Por aquí pasaron Carlos el gallegoalemán, yel belga Etienne –mi guiri favorito–, y el mallorquín Cristóbal, y Perico el sevillano, y los mexicanos Ana Daniela, Álvaro y Sharay... O Fumi, aquel japonés zumbadísimo que creíamos que no entendía nada y sólo comía y bebía, sin fondo, hasta que antes de irse de León vimos que, para nuestra perplejidad, dominaba el español. Qué gente tan majísima, y qué lujo haberme contagiado un poquito de su pasión gastronómica y líquida (contodos ellos, gracias a Víc, empezó todo... Suerte es poco).

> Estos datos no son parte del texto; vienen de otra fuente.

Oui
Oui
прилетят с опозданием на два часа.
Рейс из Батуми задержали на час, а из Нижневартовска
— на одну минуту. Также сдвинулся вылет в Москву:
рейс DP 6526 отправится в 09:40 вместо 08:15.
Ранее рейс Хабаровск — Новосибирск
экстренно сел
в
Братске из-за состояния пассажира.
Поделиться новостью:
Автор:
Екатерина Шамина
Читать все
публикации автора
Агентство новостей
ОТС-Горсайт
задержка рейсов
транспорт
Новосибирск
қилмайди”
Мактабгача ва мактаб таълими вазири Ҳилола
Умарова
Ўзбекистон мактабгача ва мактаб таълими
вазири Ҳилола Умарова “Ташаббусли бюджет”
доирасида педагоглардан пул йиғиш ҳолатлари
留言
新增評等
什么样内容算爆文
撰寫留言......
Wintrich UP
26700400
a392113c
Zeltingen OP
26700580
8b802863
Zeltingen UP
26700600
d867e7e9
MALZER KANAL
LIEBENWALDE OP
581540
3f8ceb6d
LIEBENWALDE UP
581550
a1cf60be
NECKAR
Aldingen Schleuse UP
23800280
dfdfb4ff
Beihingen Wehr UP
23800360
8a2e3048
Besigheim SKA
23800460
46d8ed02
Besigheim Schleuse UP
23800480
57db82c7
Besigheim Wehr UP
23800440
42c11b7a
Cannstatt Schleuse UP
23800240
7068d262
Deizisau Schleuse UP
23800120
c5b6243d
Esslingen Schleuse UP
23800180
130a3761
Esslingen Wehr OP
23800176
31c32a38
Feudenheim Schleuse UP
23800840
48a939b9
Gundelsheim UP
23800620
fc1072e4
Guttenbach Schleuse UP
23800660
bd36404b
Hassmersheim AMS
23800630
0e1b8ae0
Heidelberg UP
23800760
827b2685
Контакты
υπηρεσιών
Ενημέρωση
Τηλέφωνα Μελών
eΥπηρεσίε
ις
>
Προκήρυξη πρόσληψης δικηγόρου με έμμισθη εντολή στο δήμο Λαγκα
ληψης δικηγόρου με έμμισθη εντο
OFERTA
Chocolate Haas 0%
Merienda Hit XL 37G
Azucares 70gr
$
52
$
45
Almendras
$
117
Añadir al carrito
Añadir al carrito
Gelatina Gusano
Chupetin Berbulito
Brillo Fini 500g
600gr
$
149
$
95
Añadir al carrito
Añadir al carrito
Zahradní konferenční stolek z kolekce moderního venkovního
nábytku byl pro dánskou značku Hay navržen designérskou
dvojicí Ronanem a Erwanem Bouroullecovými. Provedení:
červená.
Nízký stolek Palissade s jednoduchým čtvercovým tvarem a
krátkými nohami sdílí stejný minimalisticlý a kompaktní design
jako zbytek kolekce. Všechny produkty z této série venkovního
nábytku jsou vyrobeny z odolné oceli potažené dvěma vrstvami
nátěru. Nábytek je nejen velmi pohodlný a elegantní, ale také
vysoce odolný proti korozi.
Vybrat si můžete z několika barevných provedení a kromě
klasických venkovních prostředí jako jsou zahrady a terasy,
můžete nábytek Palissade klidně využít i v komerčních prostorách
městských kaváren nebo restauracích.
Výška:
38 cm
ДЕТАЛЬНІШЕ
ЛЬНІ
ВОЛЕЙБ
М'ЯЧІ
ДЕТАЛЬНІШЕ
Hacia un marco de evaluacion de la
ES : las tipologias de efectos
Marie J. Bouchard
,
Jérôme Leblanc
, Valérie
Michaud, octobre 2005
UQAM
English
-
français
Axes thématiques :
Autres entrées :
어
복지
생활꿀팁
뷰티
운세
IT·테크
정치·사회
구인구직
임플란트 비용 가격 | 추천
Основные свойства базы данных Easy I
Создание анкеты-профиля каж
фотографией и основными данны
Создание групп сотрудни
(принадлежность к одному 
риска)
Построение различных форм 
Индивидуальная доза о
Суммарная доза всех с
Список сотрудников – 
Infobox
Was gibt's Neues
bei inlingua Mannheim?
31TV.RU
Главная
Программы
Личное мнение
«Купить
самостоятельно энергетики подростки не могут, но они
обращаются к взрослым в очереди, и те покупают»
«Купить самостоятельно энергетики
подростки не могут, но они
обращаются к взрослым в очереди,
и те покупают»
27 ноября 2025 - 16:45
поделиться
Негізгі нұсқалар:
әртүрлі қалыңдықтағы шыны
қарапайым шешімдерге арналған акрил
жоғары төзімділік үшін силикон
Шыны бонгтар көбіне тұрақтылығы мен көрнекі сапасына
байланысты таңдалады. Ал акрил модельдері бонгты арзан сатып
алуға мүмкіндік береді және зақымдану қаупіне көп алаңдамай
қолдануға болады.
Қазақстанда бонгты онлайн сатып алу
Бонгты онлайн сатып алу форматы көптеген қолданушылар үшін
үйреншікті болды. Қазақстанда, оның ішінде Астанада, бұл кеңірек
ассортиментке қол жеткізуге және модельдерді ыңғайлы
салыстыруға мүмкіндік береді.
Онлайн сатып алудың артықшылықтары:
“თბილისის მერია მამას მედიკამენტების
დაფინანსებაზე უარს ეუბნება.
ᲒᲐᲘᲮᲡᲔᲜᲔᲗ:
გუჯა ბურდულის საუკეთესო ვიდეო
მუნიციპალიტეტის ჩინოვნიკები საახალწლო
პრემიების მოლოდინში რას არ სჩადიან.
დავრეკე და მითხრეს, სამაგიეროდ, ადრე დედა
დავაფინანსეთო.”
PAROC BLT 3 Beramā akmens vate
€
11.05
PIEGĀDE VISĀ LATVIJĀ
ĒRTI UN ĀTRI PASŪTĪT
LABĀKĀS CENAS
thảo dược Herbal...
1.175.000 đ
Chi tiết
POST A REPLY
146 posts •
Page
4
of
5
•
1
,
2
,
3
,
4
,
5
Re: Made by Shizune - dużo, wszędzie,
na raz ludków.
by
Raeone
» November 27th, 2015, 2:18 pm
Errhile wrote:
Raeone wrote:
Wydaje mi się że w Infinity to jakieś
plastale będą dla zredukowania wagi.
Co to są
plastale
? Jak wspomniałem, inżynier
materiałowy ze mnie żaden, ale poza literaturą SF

Iván Solà merece un capítulo aparte. La mano derecha del maestro Santi Santamaría –DEP– es uno de los mejores cocineros y personas que he conocido nunca (si digo chef, me arrearía). Payés, catalán, extremadamente humilde y peculiar era este tipo brillante y sencillo que te dejaba boquiabierto con sus platos. Un genio de la cocina este chaval introvertido y generoso que trabajó con Víc en Can Fabes y con el que tan inolvidables ratos pasamos por Barcelona, Santceloni, León o el Bierzo. Comiendo, bebiendo, riendo, aprendiendo tanto de su locura... Por eso, la muerte repentina de Iván (41) es una de esas cabronadas inexplicables de esta vida. Una sacudida bestial para los que tuvimos la suerte de cruzarnos con él.